Diante de uma tecnologia sempre mais refinada e letal, a mensagem de Francisco é clara: “É preciso desmantelar as lógicas perversas que atribuem à posse de armas a segurança pessoal e social. Tais lógicas só servem para incrementar as ganâncias da indústria bélica, alimentando um clima de desconfiança e de temor entre as personas os povos”.

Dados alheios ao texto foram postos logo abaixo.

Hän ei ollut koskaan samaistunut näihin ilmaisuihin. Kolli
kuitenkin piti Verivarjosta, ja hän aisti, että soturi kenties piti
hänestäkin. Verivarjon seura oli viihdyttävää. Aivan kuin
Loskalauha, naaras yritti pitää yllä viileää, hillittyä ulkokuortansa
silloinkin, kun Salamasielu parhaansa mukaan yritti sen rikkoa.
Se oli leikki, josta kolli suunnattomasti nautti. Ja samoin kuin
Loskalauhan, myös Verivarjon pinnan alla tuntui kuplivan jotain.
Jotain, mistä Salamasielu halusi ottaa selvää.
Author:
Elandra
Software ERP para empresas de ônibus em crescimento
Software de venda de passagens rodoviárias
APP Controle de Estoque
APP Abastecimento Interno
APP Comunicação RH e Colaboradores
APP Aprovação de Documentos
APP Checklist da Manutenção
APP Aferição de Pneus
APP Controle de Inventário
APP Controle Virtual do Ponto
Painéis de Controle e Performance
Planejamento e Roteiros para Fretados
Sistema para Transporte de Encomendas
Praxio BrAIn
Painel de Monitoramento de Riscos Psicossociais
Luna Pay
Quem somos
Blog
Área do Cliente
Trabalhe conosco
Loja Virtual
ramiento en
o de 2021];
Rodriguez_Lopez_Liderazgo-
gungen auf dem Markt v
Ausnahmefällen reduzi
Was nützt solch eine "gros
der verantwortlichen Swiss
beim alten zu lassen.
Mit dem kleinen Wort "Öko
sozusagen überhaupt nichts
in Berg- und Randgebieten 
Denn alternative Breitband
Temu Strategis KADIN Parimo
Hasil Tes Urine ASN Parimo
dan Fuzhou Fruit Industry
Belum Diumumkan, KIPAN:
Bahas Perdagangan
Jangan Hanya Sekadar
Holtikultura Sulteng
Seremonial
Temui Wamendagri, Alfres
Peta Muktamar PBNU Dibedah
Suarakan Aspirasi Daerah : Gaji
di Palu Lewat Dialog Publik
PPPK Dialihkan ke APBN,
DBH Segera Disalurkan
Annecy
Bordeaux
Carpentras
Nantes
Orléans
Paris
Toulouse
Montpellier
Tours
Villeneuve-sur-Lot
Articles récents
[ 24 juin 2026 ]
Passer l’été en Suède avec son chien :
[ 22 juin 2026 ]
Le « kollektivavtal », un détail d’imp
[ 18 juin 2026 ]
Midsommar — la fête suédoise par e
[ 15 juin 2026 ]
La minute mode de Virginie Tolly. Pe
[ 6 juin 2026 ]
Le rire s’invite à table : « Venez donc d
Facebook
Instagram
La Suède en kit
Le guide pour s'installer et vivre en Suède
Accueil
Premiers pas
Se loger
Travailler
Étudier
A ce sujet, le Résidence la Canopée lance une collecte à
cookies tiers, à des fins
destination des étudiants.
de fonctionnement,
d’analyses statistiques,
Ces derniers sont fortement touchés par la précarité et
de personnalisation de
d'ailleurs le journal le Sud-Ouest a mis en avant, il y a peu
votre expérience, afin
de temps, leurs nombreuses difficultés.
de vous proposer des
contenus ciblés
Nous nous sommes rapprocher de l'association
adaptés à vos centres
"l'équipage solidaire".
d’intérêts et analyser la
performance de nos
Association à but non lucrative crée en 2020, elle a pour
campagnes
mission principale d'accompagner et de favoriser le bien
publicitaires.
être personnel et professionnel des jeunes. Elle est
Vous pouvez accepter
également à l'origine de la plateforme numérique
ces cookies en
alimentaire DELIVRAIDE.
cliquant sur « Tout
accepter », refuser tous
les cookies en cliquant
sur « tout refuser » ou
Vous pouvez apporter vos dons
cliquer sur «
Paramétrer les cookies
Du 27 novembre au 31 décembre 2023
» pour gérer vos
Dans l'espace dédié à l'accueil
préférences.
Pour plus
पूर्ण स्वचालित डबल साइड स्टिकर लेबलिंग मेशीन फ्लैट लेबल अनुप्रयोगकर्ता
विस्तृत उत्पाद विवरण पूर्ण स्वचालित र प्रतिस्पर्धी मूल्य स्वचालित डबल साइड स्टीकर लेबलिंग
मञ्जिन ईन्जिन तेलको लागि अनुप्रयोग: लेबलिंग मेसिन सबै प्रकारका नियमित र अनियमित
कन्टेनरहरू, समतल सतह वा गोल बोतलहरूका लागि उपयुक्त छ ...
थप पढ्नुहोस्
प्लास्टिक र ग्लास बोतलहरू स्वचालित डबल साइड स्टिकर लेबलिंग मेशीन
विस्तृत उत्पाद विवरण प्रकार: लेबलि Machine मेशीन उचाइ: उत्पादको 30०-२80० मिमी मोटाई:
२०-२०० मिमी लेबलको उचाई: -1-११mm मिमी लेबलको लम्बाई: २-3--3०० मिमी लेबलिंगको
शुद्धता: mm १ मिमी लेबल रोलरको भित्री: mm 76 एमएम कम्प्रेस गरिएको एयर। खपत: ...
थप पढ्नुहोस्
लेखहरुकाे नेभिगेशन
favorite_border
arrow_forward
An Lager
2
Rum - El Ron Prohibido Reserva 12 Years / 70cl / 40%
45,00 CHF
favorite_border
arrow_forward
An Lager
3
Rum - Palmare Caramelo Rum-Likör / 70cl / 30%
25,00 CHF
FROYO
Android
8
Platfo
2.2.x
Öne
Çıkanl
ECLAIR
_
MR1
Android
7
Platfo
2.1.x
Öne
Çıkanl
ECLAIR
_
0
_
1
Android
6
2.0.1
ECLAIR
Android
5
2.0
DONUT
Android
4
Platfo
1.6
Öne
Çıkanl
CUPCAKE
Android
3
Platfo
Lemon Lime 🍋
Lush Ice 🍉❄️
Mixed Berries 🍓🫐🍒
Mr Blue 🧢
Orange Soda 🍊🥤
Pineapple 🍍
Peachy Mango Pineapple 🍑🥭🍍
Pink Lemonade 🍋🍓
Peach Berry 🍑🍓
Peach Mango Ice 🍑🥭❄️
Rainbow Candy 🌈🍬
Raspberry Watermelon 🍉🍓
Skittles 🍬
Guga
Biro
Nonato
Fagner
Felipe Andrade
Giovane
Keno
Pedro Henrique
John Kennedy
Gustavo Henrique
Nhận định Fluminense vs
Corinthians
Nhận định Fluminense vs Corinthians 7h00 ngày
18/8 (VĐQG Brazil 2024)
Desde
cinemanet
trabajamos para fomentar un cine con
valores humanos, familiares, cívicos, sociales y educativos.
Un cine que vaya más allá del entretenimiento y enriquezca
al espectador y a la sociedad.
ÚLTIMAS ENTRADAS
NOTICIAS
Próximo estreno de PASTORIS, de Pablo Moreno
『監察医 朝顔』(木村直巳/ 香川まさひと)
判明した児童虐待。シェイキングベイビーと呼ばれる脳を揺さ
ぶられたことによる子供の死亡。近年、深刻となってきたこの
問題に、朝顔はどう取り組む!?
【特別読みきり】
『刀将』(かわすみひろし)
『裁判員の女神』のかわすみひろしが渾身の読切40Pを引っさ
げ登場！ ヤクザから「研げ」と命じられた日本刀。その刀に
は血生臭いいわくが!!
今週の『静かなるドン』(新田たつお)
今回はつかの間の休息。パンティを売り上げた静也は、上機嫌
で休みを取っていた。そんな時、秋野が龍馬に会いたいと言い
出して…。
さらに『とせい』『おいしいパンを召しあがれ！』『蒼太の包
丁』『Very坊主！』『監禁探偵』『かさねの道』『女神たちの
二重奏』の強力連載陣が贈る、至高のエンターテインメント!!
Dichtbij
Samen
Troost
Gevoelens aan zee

Ao encerrar, Francisco afirmou que o mundo em conflito necessita que a ONU se transforme numa oficina de paz cada vez mais eficaz, em que os membros do Conselho de Segurança, sobretudo os Permanentes, atuem com maior unidade e determinação. E citou como exemplo “nobre” a recente adoção de um cessar-fogo global durante a pandemia.

E por falar em crise, o Papa concluiu recordando que dela saímos ou melhores ou piores e que nesta conjuntura crítica, é “nosso dever repensar o futuro da nossa comum”.

“A pandemia nos mostrou que não podemos viver sem o outro, ou pior ainda, um contra o outro. As Nações Unidas foram criadas para unir as nações, aproximá-las, como uma ponte entre os povos; usemo-lo para transformar o desafio que enfrentamos em uma oportunidade para construir juntos, uma vez mais, o futuro que queremos.”